Zankel and his tight group of six musicians moved within a trove of jazz genres, reflective to the dancers pick up the orchestral pulse, or solo lines of one of the musicians. All of the band members weighed had virtuosic passages, some to the jazz singer Venissa Santi's floating lilting mezzo tones to sultry vocalese.

The second concert featured trumpeter Josh Lawrence's 11-piece orchestra. Lawrence may have been the marquee draw, but he was very much just a member of the band on the sixty-five minute piece, four movement opus titled Life Mosaic: Birth, Adolescence, Maturity and Death composed by drummer Amwar Marshall (Born, Into What Village?), Bassist Jason Fraticelli (Adolescence (Waltz for the Universe'), trumpeter Josh Lawrence (Presence) and guitarist Tim Conley ( Impermanence: Death).

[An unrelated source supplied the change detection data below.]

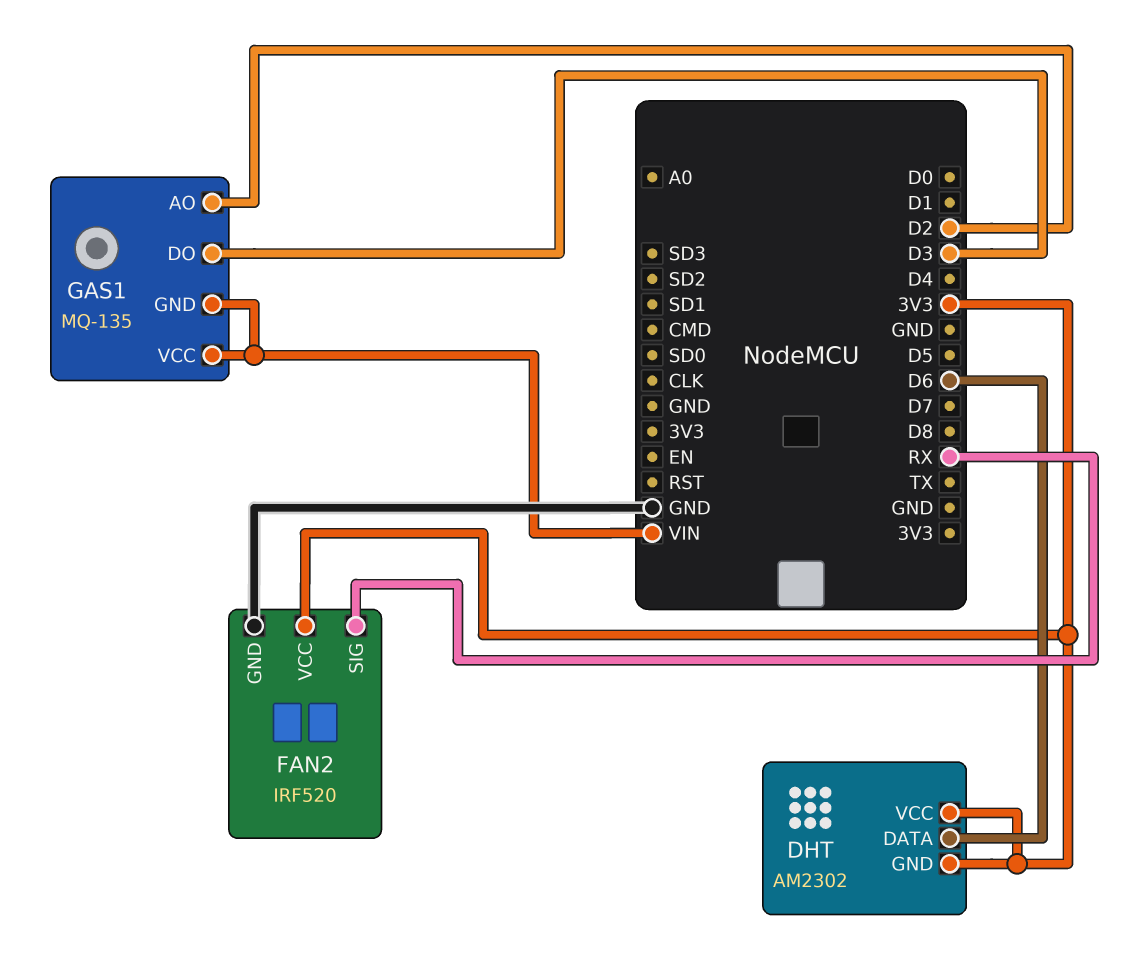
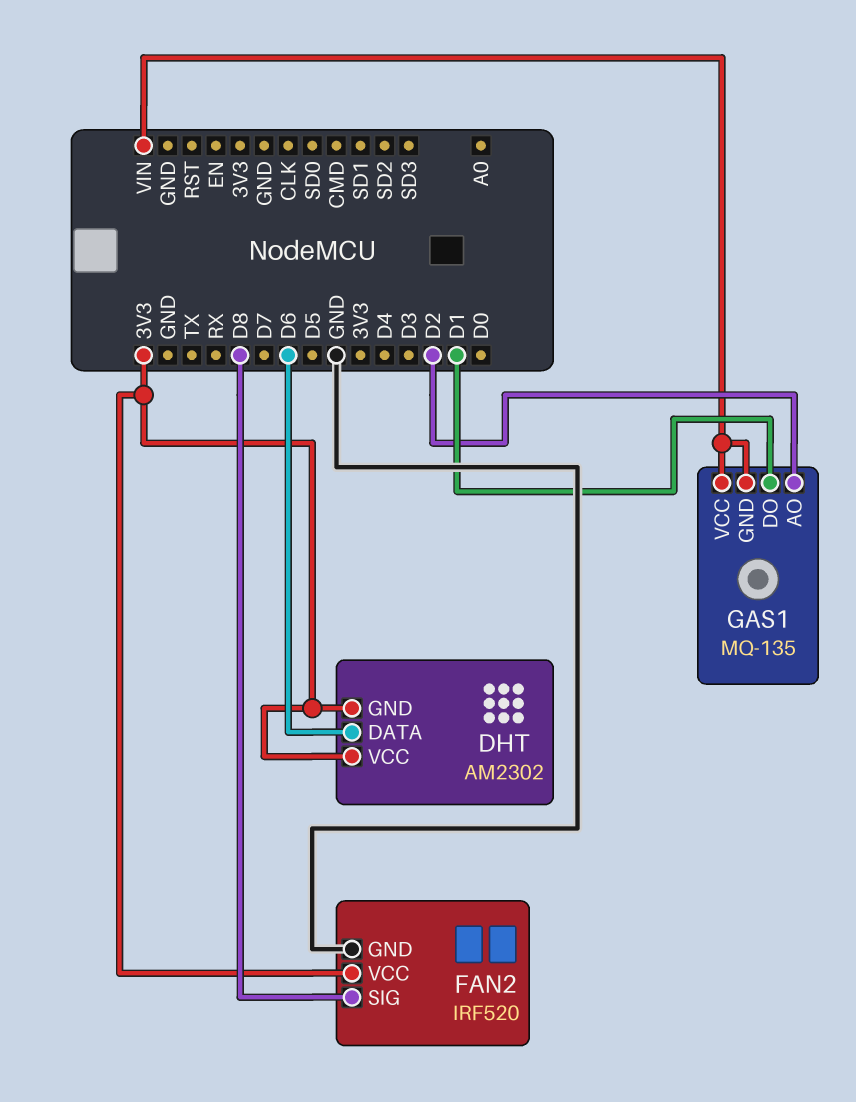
FAN2 pin SIG: RX -> D8
GAS1 pin DO: D3 -> D1

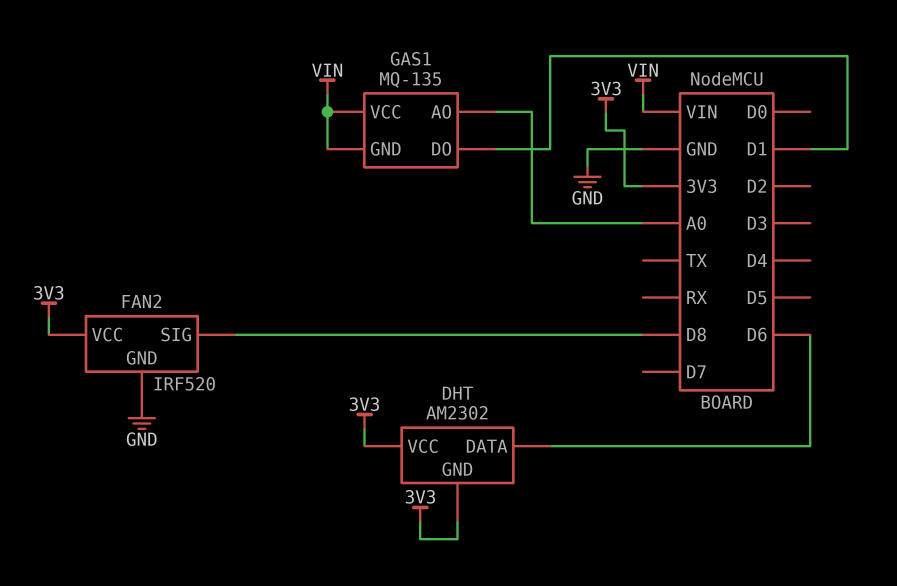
GAS1 pin AO: D2 -> A0

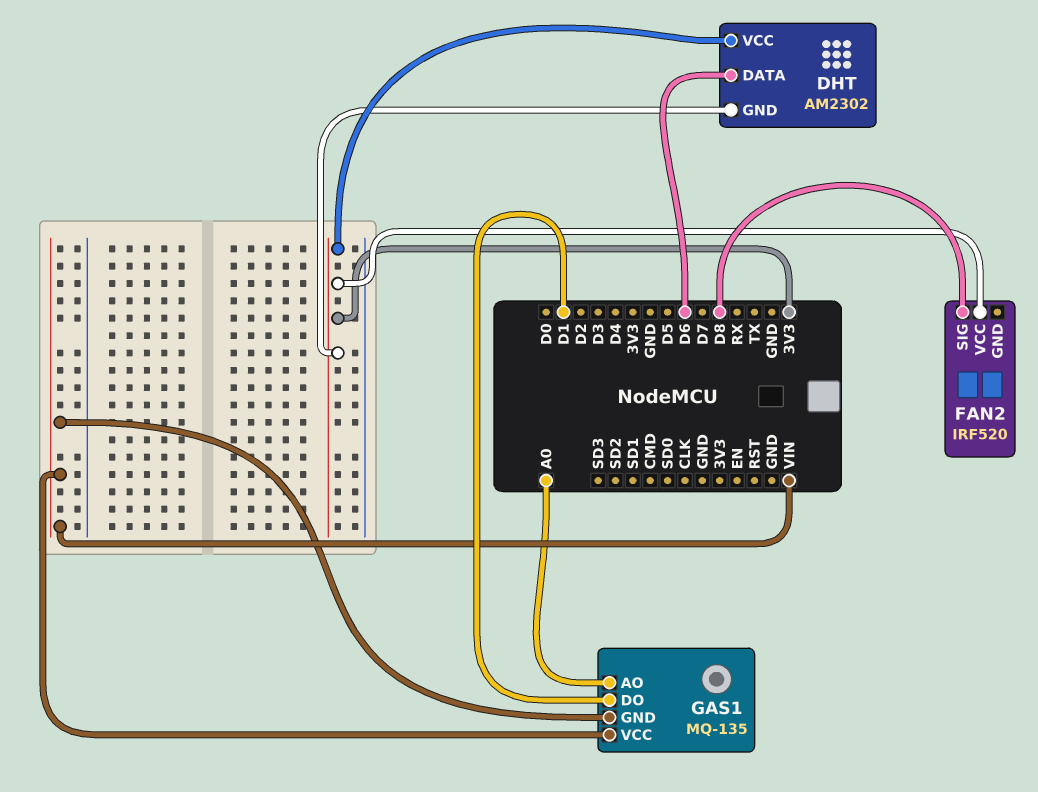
FAN2 pin GND: GND -> none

Marshall's driving rhythms, (with Francois Zaya, who returned for this set, on bongos) is a galloping engine. Lawrence's trumpet can shift from blue fire cool to blistering staccato in a second. Tim Conley on electric guitar is trance inducing and Fraticelli's bassline never evaporates. In one section, pianist Brian Marsella played a mach -- speed, era traveling piano riff that just blew the roof off. But truth be told, everyone distinguished themselves separately and together on the bandstand.

Philly's big-bands are starting to be a healthy trend in jazz, not as a return to a bygone era, but what is possible to achieve with new generations of jazz artists skilled in many jazz forms and eras.

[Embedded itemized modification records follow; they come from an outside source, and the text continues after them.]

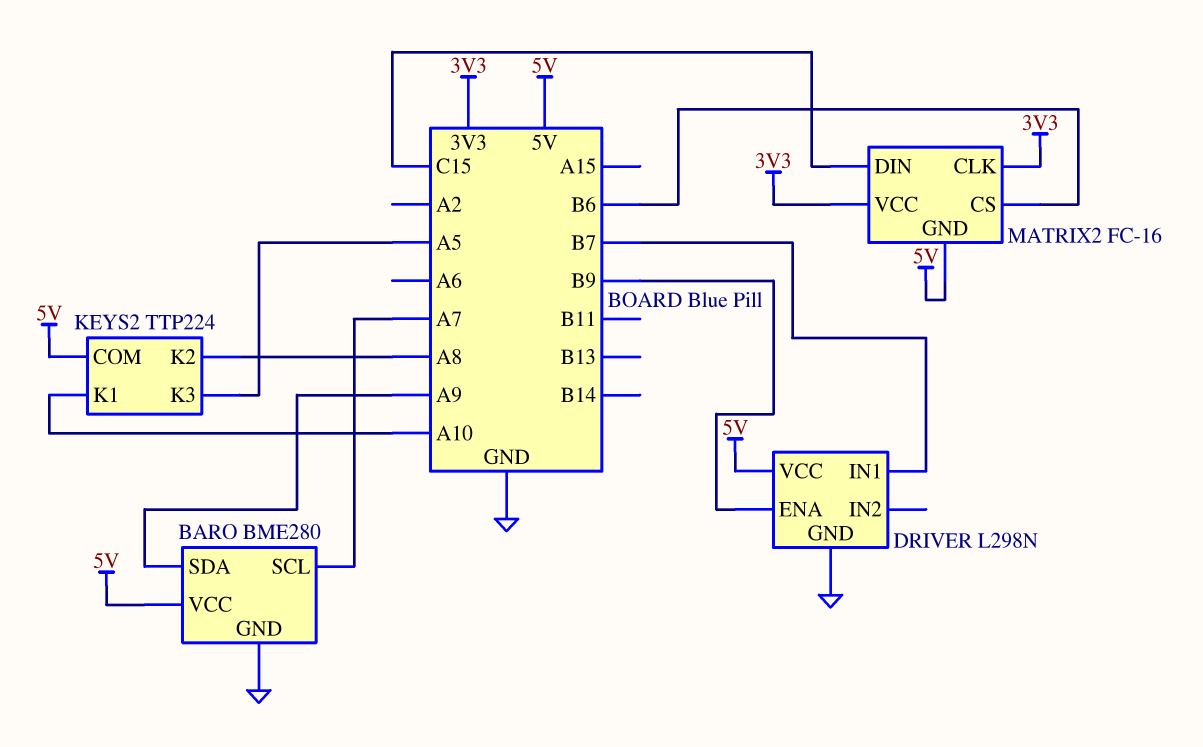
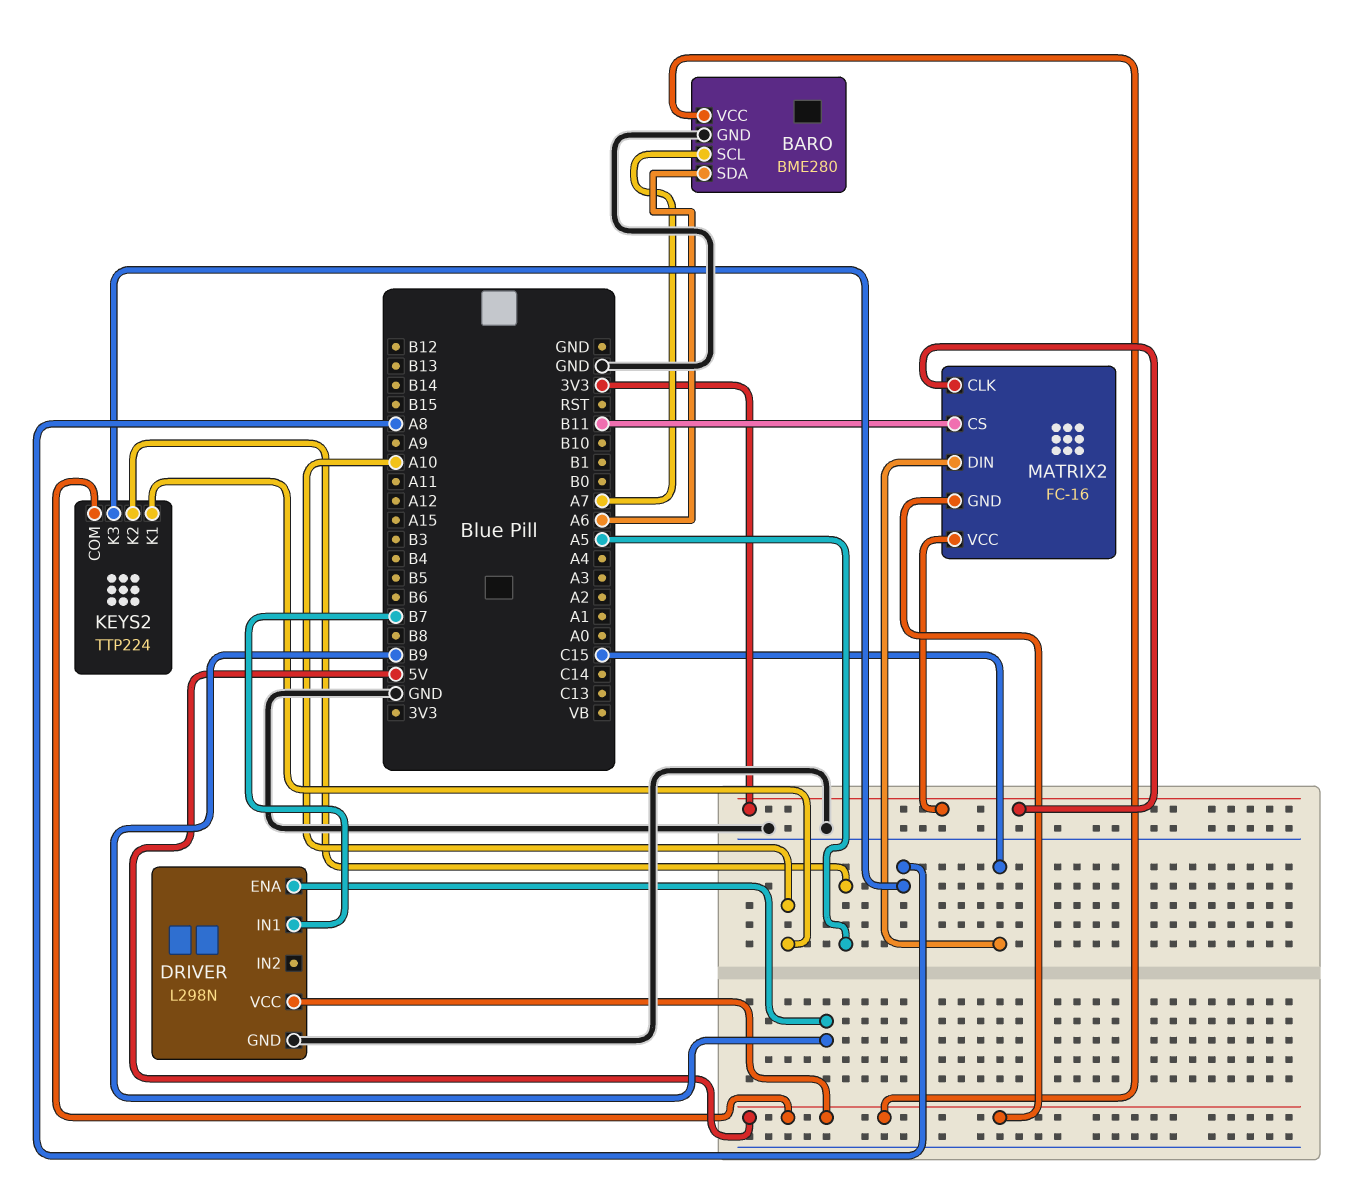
BARO pin SDA: A9 -> A6
KEYS2 pin K2: A8 -> A5
KEYS2 pin K3: A5 -> A8
MATRIX2 pin CS: B6 -> B11

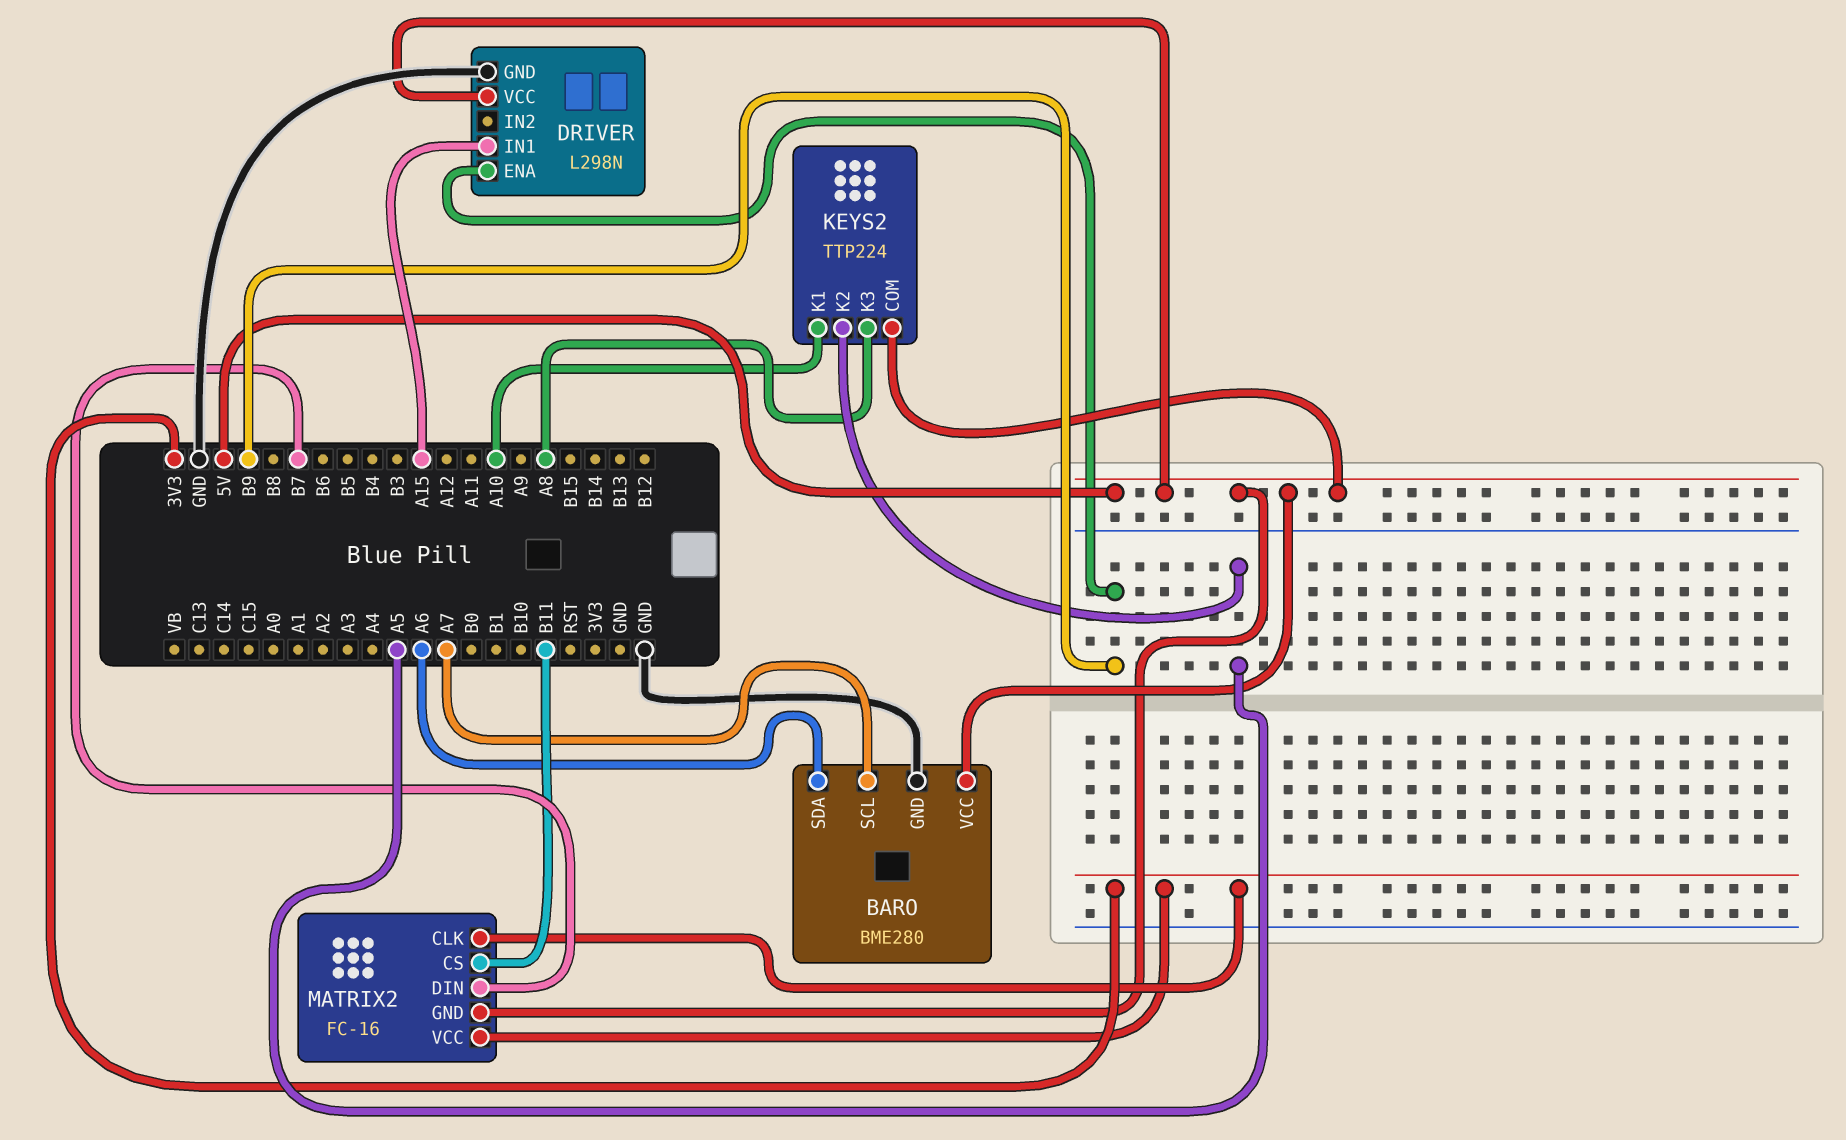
DRIVER pin IN1: B7 -> A15
MATRIX2 pin DIN: C15 -> B7

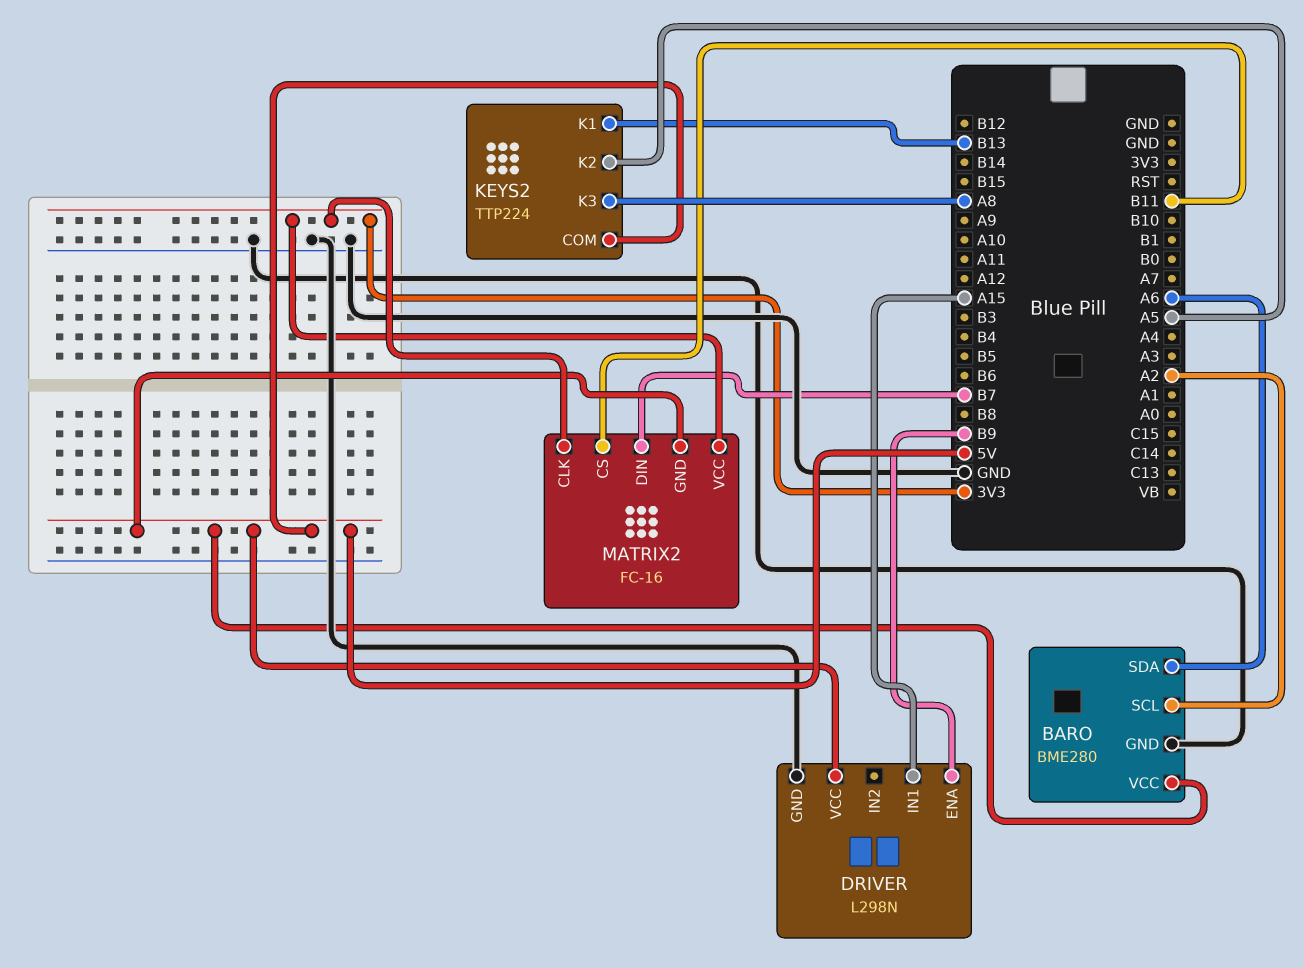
BARO pin SCL: A7 -> A2
KEYS2 pin K1: A10 -> B13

Full disclosure, I was completely listener spent after the first two concerts ( you can call me wimp) but judging from the development stage Pablo Batista & the Mambo Syndicate that I had attended in the spring, his work The Journey was the capper on a great evening of jazz. Batista led his 16 member big-band of Latin jazz fusion with side specialists Bata drummers on traditional instruments and a string quartet in the mix. It was not titled The Journey for nothing.